Soal
Bagaimana bunyi bagian teks tentang cacar air antara "Malamnya, Mama segera" dan "kembali ke pesantren.", termasuk keduanya, bila "rumah sakit" diganti dengan "klinik"?

Teks Halaman
——

Malamnya, Mama segera membawaku periksa ke rumah sakit. Setelah menjalani pemeriksaan, di mana dokter itu mengamati gelembung yang keduanya sudah pecah, serta mengeluarkan sensasi hangat itu, dengan bantuan cahaya lampu. Benar saja, dokter yang kali ini mengatakan bahwa gelembung air yang muncul di tubuhku adalah gejala awal dari cacar air. Akhirnya selain diberikan obat-obatan luar dan dalam, dokter juga memberikan surat keterangan dokter, supaya Aku bisa istirahat di rumah selama beberapa hari sebelum kembali ke pesantren.

Ternyata cacar air yang kualami ini tidak separah adikku dulu. Mungkin karena Aku mengalaminya saat kekebalan tubuh sudah mulai menguat, tidak seperti kekebalan tubuh anak balita. Jadi memang tidak terlalu banyak gelembung cacar air yang muncul selama beberapa hari istirahat di rumah. Selain itu juga dikarenakan pemberian obat sudah dilakukan di masa-masa awal perkembangan virus, jadi si virus juga mungkin belum begitu kuat menahan gempuran obat. Ada satu hal yang baru kuketahui tentang cacar air. kata orang-orang dulu, selama sakit cacar tidak boleh mandi. Tapi dokter yang memeriksaku mengatakan, malah harus mandi untuk menjaga kebersihan tubuh, cuma air yang dipakai mandi harus diberi sejenis obat khusus. Obat khusus itu berbentuk bubuk berwarna ungu agak berkilauan, sehingga kalau dicampur ke dalam air, warna air berubah menjadi ungu kebiruan. Jadi ingat blao yang kadang dipakai beberapa teman untuk mencuci pakaian. Ingat teman-teman, jadi ketakutan kalau-kalau saat ini atau nanti jika kukembali ke pesantren, menulari teman-teman menjadi penderita cacar. Semoga tidak terjadi, lagi pula sebagian besar mereka bilang kalau sudah terkena cacar saat masih kecil. Konon katanya cacar hanya bisa menjangkiti manusia sekali seumur hidup, benarkah demikian?

——

Materi yang Diambil
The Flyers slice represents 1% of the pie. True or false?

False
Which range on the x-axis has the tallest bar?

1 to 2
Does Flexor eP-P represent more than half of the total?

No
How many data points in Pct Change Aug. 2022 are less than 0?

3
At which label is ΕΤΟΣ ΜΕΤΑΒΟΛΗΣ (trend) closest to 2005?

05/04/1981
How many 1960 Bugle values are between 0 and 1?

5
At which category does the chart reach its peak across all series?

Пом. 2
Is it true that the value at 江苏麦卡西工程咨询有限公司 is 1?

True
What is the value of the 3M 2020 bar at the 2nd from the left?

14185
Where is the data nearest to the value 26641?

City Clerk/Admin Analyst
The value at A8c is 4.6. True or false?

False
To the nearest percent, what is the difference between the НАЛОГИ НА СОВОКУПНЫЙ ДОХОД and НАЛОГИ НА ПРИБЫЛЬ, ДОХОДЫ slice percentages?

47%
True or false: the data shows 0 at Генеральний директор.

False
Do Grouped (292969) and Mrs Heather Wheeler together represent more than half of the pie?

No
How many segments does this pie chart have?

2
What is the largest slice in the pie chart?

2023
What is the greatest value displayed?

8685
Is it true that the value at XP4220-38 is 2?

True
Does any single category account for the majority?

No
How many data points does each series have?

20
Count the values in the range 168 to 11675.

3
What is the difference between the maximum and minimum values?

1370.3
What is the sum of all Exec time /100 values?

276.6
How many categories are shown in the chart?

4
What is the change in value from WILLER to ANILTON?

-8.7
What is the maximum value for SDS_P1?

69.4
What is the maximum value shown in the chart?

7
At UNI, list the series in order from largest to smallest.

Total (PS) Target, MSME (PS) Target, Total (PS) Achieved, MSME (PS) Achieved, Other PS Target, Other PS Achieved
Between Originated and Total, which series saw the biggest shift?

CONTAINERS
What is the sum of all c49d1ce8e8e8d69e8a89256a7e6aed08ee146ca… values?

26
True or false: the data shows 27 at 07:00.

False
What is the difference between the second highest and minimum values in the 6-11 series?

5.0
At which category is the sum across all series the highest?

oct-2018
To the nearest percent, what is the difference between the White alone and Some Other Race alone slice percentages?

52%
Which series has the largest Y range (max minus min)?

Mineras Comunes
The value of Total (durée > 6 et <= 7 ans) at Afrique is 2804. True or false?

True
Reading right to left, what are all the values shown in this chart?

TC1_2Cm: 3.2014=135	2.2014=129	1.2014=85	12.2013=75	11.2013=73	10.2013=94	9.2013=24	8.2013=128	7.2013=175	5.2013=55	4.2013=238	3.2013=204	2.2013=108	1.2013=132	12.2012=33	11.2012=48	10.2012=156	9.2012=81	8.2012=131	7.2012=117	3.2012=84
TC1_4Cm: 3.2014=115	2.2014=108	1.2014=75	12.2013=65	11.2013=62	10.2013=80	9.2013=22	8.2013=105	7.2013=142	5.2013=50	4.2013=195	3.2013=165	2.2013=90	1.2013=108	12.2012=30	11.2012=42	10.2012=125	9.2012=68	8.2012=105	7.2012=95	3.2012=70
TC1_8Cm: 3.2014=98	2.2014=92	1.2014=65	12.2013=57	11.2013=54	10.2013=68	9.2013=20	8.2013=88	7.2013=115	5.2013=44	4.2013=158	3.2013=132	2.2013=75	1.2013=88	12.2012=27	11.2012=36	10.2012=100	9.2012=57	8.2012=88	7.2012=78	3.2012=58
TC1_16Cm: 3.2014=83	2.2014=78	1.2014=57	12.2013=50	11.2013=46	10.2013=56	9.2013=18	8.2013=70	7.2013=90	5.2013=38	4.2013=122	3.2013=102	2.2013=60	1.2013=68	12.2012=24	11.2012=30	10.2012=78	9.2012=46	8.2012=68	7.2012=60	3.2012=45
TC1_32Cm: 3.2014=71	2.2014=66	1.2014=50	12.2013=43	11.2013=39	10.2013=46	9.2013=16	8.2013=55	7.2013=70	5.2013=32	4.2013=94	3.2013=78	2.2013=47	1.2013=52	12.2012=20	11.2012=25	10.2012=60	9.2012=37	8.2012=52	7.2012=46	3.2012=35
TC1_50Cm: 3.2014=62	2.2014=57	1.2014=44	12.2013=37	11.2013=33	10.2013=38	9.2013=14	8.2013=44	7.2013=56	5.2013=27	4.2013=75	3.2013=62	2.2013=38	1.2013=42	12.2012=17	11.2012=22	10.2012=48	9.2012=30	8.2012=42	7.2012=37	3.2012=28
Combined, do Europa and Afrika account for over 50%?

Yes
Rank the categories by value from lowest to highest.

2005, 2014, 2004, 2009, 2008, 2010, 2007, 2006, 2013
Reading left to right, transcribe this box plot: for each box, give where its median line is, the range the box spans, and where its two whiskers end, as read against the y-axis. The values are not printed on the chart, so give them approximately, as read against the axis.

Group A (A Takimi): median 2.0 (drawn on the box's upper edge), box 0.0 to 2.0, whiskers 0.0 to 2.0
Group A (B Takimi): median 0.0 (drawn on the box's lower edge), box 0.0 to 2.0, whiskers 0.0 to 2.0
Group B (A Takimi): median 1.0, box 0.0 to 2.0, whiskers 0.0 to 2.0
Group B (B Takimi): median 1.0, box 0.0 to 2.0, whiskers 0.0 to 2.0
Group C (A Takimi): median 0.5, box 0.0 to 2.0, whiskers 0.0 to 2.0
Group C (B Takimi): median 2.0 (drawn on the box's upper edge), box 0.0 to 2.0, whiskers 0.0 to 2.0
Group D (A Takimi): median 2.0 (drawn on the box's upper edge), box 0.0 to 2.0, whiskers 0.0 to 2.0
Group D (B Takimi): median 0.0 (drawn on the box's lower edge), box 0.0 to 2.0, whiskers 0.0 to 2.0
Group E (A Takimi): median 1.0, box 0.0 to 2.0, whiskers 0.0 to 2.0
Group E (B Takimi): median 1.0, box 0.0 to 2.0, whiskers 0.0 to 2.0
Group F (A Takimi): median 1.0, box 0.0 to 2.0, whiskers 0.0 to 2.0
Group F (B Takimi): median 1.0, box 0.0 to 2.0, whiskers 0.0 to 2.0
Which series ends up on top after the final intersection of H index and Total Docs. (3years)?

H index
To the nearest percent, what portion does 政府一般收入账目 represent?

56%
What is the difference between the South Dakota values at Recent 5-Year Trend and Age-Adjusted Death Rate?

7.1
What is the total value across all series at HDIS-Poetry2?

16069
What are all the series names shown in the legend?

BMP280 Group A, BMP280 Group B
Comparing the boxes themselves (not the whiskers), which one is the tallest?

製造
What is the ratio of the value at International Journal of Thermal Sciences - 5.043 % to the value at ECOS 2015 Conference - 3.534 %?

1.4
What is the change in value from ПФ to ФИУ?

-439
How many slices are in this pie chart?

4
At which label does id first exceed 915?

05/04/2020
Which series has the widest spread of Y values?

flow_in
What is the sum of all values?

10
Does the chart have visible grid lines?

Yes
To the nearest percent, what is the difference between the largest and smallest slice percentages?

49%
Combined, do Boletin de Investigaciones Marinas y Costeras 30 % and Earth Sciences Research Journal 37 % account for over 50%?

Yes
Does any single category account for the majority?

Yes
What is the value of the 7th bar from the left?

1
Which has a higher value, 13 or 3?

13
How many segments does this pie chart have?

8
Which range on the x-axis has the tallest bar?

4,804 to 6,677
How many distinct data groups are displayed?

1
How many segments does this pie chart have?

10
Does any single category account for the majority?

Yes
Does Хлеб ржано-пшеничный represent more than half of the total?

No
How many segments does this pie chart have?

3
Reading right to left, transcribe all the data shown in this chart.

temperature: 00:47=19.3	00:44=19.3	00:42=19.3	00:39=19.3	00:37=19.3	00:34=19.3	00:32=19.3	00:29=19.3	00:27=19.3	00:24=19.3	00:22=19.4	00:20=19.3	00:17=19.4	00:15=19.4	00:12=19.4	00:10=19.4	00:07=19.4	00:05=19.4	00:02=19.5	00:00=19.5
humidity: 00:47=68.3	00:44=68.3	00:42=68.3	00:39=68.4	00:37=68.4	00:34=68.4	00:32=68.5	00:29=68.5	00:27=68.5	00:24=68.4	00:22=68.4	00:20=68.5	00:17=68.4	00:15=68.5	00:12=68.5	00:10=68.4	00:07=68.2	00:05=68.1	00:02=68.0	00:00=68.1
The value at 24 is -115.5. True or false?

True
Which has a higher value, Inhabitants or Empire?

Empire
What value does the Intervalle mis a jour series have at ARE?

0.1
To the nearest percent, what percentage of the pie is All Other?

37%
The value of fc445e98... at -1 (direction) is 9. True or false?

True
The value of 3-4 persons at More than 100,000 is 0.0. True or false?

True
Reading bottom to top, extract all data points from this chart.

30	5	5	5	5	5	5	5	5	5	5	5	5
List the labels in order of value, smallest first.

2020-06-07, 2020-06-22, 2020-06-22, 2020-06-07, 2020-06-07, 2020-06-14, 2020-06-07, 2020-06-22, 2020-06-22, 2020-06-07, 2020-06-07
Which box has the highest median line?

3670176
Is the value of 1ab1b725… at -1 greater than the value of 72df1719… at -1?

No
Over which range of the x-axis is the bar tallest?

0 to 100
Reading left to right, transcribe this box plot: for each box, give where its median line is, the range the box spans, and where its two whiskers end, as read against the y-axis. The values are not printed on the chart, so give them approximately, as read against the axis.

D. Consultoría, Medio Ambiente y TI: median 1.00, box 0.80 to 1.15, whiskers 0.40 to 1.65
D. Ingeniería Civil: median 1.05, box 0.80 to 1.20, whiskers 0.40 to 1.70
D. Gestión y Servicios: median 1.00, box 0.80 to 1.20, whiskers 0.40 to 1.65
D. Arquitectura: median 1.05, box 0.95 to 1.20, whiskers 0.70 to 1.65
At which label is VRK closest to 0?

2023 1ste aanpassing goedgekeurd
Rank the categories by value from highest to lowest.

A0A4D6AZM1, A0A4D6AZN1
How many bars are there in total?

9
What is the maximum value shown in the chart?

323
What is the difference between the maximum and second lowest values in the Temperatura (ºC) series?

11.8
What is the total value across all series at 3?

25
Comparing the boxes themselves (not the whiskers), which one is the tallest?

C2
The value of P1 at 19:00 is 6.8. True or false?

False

——

Jawaban
Malamnya, Mama segera membawaku periksa ke klinik. Setelah menjalani pemeriksaan, di mana dokter itu mengamati gelembung yang keduanya sudah pecah, serta mengeluarkan sensasi hangat itu, dengan bantuan cahaya lampu. Benar saja, dokter yang kali ini mengatakan bahwa gelembung air yang muncul di tubuhku adalah gejala awal dari cacar air. Akhirnya selain diberikan obat-obatan luar dan dalam, dokter juga memberikan surat keterangan dokter, supaya Aku bisa istirahat di rumah selama beberapa hari sebelum kembali ke pesantren.